RECORDS FOR THE TASK:

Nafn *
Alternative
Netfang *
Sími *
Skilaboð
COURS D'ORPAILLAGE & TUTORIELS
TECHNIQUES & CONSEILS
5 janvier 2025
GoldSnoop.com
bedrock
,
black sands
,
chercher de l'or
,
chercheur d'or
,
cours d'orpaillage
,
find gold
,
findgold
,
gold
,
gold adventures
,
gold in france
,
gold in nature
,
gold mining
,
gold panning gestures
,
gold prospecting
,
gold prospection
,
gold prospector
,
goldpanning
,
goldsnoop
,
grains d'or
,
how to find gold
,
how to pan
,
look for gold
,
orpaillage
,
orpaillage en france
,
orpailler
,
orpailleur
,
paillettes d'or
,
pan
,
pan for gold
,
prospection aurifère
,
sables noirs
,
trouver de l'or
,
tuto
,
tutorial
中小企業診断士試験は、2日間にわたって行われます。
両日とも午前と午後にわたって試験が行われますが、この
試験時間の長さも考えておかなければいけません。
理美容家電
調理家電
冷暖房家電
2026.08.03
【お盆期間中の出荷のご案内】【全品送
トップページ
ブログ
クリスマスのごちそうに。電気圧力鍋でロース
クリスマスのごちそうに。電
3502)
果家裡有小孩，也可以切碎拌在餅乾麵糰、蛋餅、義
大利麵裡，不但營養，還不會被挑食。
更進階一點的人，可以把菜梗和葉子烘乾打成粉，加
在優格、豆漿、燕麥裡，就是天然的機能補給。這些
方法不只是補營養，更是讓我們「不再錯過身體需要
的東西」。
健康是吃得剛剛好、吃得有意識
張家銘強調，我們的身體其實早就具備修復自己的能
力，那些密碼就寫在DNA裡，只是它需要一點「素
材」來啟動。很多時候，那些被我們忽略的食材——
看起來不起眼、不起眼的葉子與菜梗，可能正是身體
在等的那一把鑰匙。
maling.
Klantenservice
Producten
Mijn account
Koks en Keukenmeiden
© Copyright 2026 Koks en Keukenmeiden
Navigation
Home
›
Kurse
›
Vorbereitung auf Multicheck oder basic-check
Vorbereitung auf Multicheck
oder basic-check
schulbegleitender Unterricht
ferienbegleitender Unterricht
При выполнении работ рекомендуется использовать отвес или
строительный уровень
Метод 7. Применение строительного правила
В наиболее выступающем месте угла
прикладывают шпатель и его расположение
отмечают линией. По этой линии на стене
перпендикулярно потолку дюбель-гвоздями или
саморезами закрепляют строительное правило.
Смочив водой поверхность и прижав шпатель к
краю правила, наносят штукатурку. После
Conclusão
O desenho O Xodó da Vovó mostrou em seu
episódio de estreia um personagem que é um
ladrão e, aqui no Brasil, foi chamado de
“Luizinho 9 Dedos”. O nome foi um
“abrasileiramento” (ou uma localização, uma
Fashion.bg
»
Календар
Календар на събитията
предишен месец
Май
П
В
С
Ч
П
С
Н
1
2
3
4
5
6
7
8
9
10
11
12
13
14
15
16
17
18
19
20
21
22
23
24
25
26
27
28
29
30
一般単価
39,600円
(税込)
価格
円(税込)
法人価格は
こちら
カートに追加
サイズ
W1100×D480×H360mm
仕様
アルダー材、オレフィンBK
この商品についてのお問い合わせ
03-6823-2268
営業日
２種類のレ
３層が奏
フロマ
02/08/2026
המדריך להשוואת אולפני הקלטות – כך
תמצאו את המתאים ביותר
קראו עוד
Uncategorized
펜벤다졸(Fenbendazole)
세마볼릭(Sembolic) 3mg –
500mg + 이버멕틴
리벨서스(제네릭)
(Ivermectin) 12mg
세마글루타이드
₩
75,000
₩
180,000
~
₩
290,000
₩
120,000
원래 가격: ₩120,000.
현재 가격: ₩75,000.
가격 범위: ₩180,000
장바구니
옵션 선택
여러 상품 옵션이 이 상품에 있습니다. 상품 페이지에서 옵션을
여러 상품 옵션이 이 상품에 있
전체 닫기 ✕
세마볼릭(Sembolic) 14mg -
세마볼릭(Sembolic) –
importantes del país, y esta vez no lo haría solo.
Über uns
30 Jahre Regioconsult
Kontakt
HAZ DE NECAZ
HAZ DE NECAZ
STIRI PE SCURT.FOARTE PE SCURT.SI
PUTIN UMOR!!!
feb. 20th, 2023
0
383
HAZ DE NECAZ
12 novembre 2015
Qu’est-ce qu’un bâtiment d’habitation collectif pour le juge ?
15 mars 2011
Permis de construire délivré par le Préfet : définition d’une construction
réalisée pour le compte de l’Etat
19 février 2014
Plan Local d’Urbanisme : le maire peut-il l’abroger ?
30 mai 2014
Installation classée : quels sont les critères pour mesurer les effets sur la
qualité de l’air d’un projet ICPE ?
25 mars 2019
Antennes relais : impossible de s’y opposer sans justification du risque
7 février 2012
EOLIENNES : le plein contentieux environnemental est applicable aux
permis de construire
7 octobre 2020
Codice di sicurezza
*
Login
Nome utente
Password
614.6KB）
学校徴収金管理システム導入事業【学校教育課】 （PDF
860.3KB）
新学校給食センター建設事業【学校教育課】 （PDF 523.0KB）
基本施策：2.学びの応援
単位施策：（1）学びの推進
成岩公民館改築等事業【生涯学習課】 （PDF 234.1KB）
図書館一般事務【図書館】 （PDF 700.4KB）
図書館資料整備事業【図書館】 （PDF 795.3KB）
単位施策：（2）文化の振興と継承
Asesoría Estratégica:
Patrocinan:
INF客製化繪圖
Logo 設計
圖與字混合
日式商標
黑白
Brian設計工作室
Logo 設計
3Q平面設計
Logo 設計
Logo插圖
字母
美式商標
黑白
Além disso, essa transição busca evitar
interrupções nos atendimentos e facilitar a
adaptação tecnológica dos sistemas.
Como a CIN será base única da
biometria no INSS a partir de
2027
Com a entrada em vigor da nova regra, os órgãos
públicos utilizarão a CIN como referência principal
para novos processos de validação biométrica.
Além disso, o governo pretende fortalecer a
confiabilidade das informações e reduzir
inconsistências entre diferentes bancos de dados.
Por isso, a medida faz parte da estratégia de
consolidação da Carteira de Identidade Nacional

TASK ITEM: Output nothing but the line containing "adaptação tecnológica dos sistemas." and each line after it in the entries above, exactly as written.

ANSWER TO THIS TASK:
adaptação tecnológica dos sistemas.
Como a CIN será base única da
biometria no INSS a partir de
2027
Com a entrada em vigor da nova regra, os órgãos
públicos utilizarão a CIN como referência principal
para novos processos de validação biométrica.
Além disso, o governo pretende fortalecer a
confiabilidade das informações e reduzir
inconsistências entre diferentes bancos de dados.
Por isso, a medida faz parte da estratégia de
consolidação da Carteira de Identidade Nacional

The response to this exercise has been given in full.